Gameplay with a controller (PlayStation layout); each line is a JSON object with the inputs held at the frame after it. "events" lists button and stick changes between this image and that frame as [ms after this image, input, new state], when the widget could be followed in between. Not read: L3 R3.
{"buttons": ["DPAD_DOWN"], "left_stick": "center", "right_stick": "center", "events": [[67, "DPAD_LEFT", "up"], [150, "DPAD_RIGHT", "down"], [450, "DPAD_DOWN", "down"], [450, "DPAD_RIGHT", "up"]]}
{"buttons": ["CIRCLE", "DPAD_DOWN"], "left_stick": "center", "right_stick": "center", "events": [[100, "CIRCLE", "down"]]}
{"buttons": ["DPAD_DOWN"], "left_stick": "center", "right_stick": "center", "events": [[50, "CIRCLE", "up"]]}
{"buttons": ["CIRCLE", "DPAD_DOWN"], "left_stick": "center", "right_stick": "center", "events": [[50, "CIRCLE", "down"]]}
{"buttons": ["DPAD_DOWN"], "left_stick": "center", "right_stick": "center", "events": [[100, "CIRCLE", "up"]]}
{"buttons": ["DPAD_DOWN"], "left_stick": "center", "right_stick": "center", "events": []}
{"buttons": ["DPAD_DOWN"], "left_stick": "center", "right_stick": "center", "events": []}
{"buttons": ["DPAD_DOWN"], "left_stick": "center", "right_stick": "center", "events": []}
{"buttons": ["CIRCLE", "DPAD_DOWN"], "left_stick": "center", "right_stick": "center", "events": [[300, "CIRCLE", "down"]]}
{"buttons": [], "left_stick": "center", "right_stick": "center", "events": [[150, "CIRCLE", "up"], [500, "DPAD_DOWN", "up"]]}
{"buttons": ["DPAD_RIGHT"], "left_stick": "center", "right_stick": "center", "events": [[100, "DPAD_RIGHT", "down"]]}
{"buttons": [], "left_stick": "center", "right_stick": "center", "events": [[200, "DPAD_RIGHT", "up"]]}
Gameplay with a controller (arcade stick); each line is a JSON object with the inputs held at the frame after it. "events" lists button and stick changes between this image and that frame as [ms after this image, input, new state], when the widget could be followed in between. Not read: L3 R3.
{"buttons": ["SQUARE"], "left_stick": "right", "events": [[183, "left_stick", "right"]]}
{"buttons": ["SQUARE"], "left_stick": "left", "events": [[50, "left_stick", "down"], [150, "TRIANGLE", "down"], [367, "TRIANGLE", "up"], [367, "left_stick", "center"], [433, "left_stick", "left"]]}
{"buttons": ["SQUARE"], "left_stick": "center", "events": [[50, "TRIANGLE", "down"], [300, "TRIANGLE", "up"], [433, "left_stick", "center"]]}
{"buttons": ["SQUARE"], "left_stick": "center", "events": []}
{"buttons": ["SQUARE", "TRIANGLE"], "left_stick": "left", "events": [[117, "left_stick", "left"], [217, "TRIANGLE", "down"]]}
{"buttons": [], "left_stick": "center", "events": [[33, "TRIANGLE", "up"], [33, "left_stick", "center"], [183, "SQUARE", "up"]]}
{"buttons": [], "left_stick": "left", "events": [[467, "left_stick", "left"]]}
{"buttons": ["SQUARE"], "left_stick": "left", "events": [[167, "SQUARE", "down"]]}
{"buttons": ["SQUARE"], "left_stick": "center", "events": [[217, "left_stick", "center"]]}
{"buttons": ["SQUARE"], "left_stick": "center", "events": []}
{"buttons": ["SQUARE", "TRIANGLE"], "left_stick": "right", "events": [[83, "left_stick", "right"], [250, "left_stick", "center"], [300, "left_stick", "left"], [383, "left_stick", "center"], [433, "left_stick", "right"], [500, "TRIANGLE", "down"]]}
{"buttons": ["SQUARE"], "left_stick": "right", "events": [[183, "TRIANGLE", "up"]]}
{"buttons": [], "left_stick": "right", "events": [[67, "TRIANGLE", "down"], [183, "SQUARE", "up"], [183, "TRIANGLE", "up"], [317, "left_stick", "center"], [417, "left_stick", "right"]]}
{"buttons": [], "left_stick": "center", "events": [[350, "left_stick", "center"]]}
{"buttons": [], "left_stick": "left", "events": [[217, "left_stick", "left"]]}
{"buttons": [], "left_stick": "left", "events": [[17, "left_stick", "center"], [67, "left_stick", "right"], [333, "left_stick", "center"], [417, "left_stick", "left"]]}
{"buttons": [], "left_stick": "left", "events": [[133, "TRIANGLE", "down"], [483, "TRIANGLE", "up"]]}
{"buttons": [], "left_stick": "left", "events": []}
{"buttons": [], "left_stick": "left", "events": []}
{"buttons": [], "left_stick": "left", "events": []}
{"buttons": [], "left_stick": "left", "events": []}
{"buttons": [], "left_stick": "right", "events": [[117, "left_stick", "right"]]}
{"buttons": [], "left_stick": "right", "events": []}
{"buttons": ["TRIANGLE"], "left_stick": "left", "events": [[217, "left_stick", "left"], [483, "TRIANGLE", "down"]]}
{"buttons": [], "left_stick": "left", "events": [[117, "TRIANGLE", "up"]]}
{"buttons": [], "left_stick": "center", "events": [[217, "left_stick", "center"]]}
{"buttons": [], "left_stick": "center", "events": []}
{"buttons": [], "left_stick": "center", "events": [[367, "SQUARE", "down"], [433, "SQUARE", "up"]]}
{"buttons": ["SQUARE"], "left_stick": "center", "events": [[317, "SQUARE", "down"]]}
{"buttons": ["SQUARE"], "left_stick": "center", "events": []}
++++++
Instructions for the task —
The result should be every line that contains "CIRCLE", copied from the entries.

Written solution —
{"buttons": ["CIRCLE", "DPAD_DOWN"], "left_stick": "center", "right_stick": "center", "events": [[100, "CIRCLE", "down"]]}
{"buttons": ["DPAD_DOWN"], "left_stick": "center", "right_stick": "center", "events": [[50, "CIRCLE", "up"]]}
{"buttons": ["CIRCLE", "DPAD_DOWN"], "left_stick": "center", "right_stick": "center", "events": [[50, "CIRCLE", "down"]]}
{"buttons": ["DPAD_DOWN"], "left_stick": "center", "right_stick": "center", "events": [[100, "CIRCLE", "up"]]}
{"buttons": ["CIRCLE", "DPAD_DOWN"], "left_stick": "center", "right_stick": "center", "events": [[300, "CIRCLE", "down"]]}
{"buttons": [], "left_stick": "center", "right_stick": "center", "events": [[150, "CIRCLE", "up"], [500, "DPAD_DOWN", "up"]]}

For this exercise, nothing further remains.